WHAT TO PRODUCE:
Every entry below should be reproduced exactly; no picture is to be included.

Data excerpts:
Segment Open

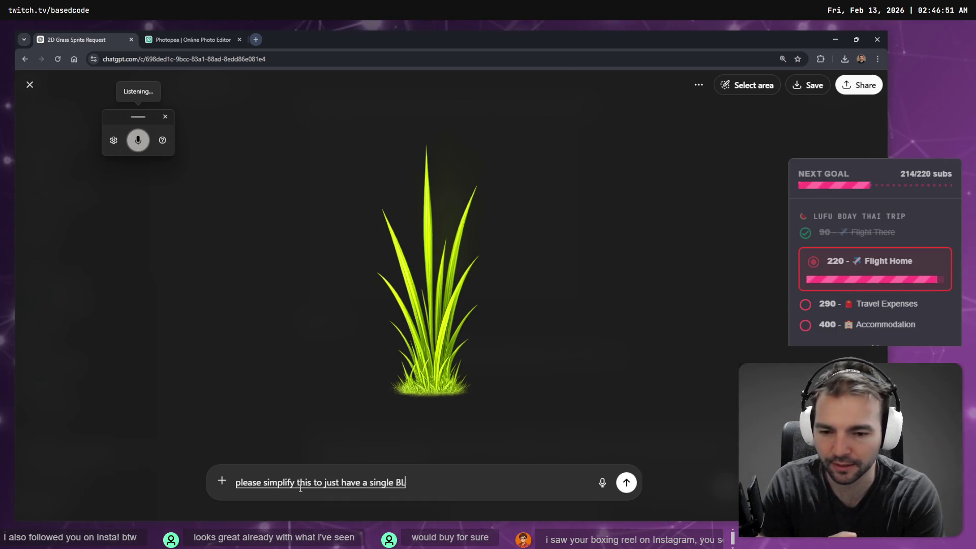
pyautogui.press('BackSpace')
pyautogui.press('BackSpace')
pyautogui.press('BackSpace')
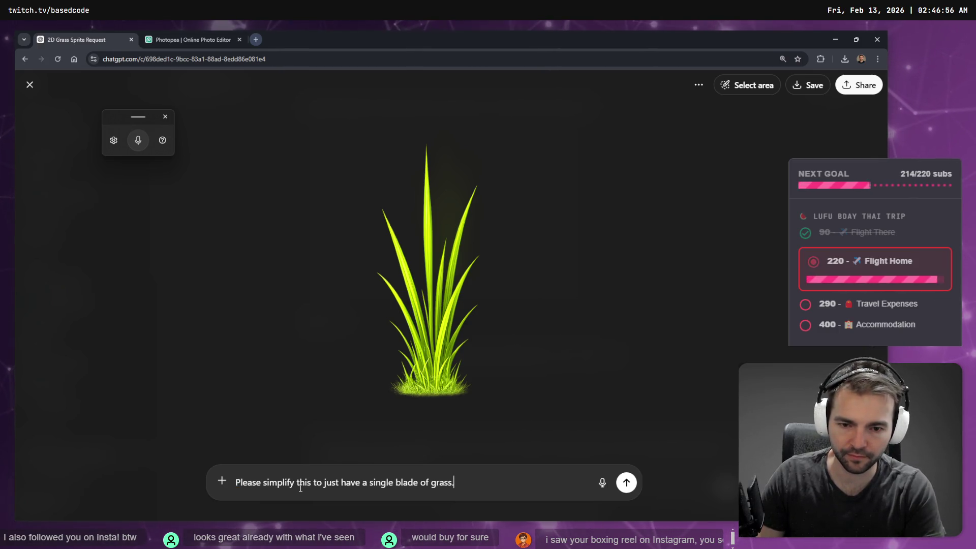
pyautogui.press('super+h')
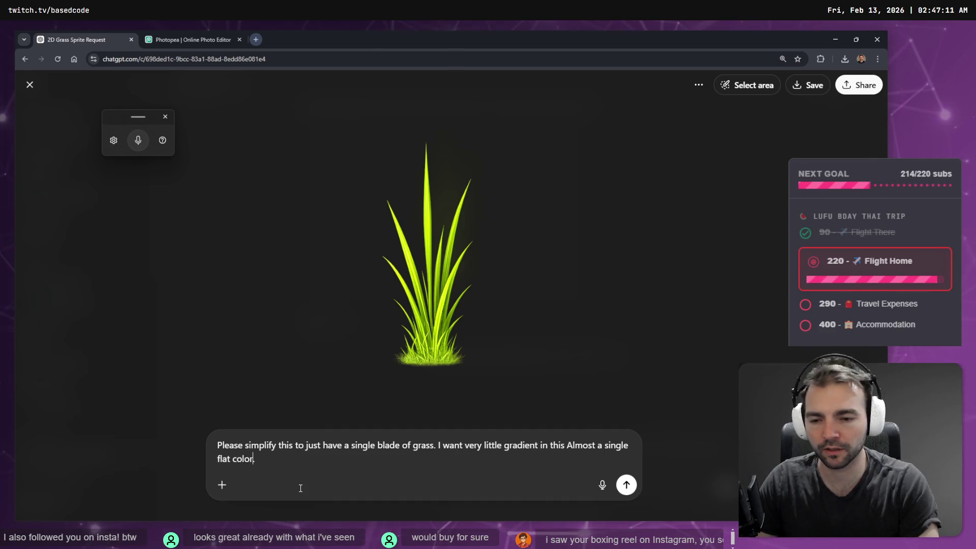
pyautogui.press('Return')
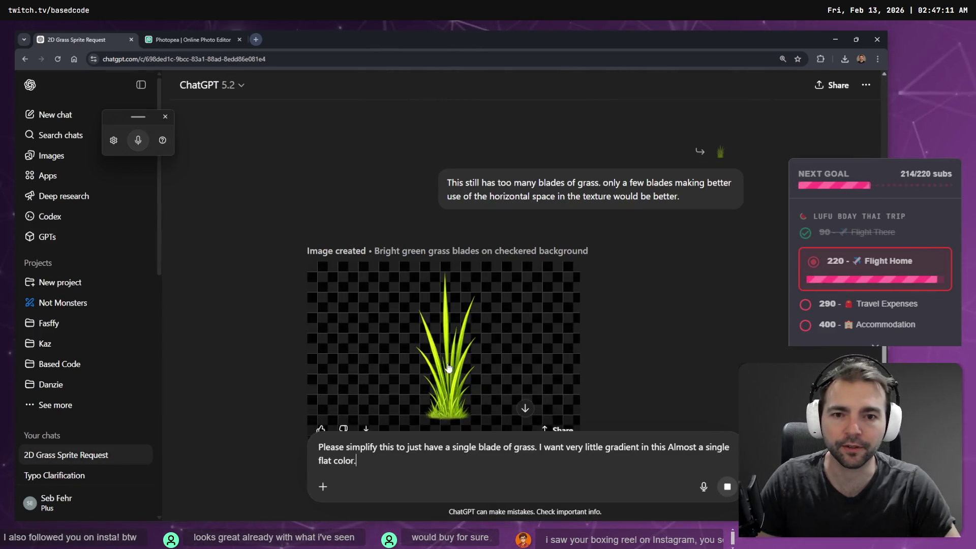
pyautogui.press('alt+Tab')
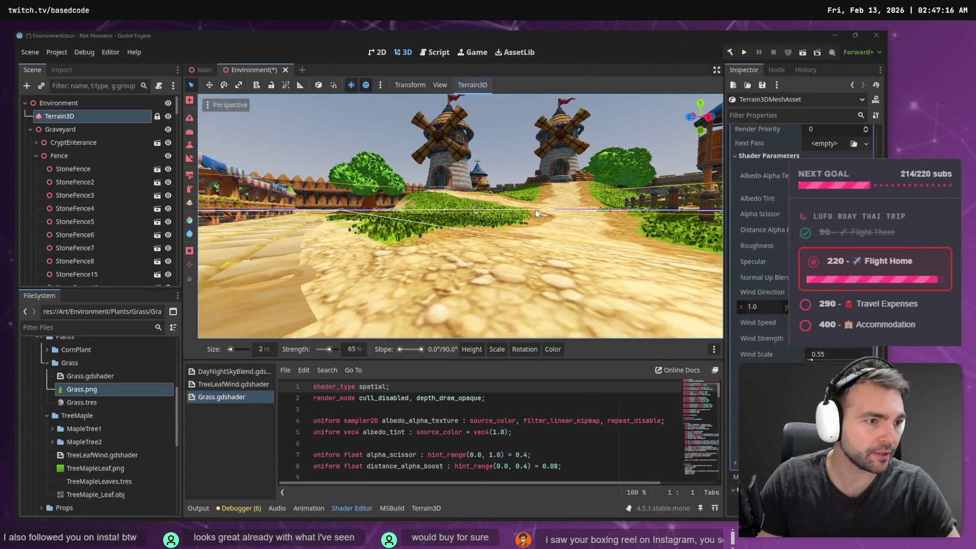
pyautogui.press('alt+Tab')
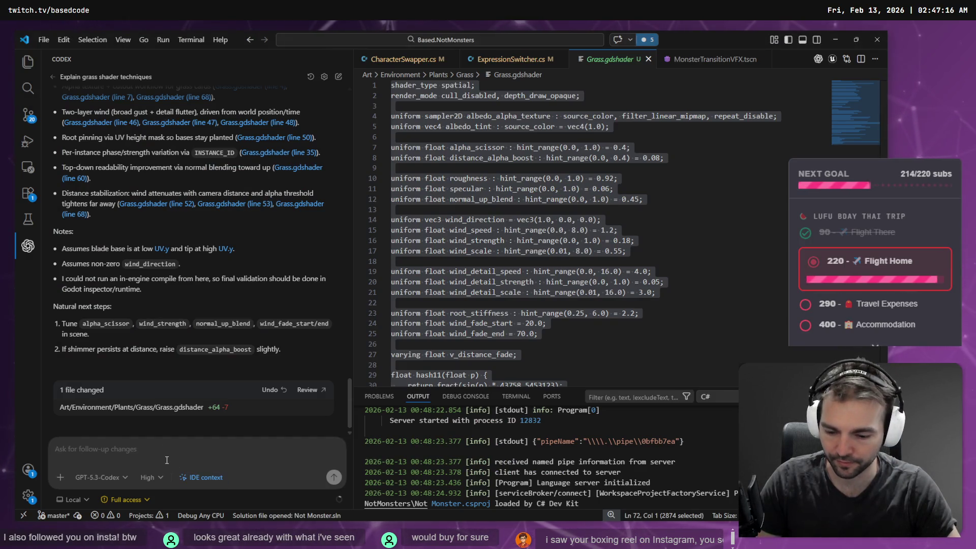
# Tell Codex the grass UVs are flipped so the blade bottoms sway, and send it.
pyautogui.press('super+h')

Segment Closed

TASK OUTPUT:
pyautogui.press('BackSpace')
pyautogui.press('BackSpace')
pyautogui.press('BackSpace')
pyautogui.press('super+h')
pyautogui.press('Return')
pyautogui.press('alt+Tab')
pyautogui.press('alt+Tab')
# Tell Codex the grass UVs are flipped so the blade bottoms sway, and send it.
pyautogui.press('super+h')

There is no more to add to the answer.